Além disso, as unidades da AGU apontaram que o mesmo documento foi utilizado pela verdadeira responsável pela execução das obras de fundação da ponte, a Egesa Engenharia S/A, para habilitar-se em outra licitação junto à Companhia Docas do Estado de São Paulo (Codesp).

As procuradorias defenderam, ainda, que a Comissão de Licitação, ao inabilitar a OAS por descumprimento das regras do edital, agiu de acordo com os princípios da isonomia e da vinculação ao instrumento convocatório e as normas que regem o Regime Diferenciado de Contratações Públicas (RDC).

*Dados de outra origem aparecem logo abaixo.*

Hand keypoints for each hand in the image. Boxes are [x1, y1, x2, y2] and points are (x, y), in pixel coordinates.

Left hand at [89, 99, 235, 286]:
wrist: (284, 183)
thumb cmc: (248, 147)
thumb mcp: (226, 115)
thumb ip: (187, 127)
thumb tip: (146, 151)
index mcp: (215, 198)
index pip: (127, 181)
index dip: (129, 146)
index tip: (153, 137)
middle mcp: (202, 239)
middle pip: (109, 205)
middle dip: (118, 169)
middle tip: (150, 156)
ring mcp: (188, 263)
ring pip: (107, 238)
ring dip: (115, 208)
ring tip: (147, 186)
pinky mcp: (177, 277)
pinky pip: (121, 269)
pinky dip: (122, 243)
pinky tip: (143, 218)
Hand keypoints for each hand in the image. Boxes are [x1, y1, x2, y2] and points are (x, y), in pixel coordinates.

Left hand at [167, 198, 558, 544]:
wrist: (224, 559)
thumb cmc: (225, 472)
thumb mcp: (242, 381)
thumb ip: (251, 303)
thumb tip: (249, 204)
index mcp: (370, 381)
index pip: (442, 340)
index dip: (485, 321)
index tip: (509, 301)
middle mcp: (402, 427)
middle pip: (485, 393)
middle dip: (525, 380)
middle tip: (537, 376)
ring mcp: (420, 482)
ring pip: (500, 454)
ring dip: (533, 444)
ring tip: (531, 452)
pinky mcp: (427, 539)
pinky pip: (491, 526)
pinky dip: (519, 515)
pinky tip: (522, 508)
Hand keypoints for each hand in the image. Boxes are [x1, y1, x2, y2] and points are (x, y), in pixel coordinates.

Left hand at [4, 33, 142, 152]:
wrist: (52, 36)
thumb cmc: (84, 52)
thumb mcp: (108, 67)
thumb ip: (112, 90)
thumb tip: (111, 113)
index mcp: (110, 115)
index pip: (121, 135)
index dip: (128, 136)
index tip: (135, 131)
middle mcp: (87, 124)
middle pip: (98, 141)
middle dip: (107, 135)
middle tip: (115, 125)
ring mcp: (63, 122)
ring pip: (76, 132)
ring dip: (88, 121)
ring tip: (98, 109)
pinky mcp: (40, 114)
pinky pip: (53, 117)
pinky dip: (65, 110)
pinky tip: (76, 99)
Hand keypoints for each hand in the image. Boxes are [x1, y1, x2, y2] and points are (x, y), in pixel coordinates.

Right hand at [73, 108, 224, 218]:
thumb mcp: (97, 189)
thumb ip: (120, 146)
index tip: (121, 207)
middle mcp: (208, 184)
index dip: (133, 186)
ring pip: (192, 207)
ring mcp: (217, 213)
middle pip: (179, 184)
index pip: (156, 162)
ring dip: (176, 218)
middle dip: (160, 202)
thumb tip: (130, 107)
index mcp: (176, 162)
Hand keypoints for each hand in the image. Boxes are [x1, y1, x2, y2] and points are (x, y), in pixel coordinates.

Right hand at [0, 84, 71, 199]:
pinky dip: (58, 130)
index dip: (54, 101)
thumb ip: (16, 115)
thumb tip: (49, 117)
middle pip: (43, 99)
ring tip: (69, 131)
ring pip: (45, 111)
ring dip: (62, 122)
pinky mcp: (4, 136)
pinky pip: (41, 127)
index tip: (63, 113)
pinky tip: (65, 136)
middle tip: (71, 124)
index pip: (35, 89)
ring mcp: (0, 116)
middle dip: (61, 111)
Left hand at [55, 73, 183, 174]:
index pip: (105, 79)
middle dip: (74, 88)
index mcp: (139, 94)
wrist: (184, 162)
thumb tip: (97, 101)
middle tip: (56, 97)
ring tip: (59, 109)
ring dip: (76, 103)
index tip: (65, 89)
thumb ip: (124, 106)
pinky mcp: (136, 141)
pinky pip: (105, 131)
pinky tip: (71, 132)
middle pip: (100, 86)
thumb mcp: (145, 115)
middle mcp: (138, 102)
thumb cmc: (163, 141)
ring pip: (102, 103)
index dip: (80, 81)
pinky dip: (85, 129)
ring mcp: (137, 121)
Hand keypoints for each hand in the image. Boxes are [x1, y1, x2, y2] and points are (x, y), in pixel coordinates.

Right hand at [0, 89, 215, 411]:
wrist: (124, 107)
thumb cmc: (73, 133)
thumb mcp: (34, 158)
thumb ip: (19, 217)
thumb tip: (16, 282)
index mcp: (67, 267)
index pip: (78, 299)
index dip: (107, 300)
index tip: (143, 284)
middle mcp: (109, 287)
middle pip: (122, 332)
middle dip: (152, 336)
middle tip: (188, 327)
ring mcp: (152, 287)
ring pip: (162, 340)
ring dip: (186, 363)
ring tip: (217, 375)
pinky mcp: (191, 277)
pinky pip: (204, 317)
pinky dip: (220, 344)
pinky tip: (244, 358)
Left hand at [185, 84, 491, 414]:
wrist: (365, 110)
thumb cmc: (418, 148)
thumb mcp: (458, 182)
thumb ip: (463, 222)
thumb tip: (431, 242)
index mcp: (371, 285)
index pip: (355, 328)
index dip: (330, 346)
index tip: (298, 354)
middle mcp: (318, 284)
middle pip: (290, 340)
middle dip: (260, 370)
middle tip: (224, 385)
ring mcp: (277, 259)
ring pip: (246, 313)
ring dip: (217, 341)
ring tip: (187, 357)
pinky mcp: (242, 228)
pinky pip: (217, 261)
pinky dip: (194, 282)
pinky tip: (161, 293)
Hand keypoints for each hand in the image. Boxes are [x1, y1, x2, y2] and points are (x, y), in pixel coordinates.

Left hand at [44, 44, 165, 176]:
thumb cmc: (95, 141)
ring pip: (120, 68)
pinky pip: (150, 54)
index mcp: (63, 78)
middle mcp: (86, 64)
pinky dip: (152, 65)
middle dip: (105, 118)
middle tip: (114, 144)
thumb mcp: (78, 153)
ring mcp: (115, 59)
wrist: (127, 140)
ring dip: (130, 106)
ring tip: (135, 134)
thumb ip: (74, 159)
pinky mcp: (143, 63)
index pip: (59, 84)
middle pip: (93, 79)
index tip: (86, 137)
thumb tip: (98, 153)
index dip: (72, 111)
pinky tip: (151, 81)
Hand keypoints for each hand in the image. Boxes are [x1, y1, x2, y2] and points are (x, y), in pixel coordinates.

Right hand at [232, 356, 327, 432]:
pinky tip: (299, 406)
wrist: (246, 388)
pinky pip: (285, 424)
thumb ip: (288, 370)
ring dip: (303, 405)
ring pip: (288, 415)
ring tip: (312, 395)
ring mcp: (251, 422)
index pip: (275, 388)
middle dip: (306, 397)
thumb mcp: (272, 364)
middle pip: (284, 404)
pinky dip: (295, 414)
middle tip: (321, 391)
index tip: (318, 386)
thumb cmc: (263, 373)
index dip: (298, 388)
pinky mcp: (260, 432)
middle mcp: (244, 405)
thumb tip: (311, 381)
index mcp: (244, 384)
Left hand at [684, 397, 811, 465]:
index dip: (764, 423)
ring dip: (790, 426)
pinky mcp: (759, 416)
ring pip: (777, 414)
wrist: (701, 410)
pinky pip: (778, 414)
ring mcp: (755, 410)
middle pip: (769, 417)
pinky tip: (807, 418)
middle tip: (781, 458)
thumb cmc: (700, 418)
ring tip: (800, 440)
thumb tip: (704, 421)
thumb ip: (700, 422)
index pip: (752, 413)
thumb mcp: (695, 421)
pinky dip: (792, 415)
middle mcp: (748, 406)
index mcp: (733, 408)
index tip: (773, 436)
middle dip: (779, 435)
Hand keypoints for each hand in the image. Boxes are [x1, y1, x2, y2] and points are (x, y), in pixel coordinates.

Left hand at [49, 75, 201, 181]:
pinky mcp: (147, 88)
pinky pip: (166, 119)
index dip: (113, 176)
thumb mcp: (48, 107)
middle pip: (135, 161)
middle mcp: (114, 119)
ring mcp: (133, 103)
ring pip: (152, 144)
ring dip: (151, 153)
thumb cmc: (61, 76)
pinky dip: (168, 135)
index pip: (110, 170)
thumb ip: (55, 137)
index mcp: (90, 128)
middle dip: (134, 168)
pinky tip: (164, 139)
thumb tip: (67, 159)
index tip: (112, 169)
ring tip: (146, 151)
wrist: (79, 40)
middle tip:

Segundo a Advocacia-Geral, a ponte possui mais de 1,7 mil metros de extensão, está orçada em quase R$ 130 milhões e é de alta complexidade, o que exige cuidados redobrados na seleção da empresa a ser contratado.

Qualificação técnica

Dessa forma, as procuradorias ressaltaram que a qualificação técnica é uma etapa de grande importância do procedimento licitatório, que não tem como único objetivo selecionar a proposta mais vantajosa economicamente, mas também verificar a viabilidade da empresa licitante de executar o contrato em disputa.

A 1ª Vara Federal do Tocantins acolheu os argumentos da AGU, reconheceu o acerto da decisão administrativa que inabilitou a OAS e negou o mandado de segurança impetrado pela empresa.

“Todas as diligências complementares empreendidas pelo Dnit corroboraram para a conclusão no sentido da insuficiência de comprovação da qualificação técnica. Não há que se cogitar de tratamento diferenciado entre os licitantes”, destacou a magistrada em sua decisão.

“Não verifico qualquer afronta ao princípio da finalidade. A seleção da proposta mais vantajosa para a administração não envolve apenas o valor nominal da proposta, mas também a verificação da segurança e da exequibilidade do contrato. Em outras palavras, a Administração selecionou, entre os candidatos habilitados, a proposta mais vantajosa”, concluiu.

A PF/TO e a PFE/DNIT são unidades da Procuradoria-Geral Federal, órgão da AGU.

Ref.: Mandado de Segurança nº 1000104-15.2017.4.01.4300 – 1ª Vara Federal do Tocantins.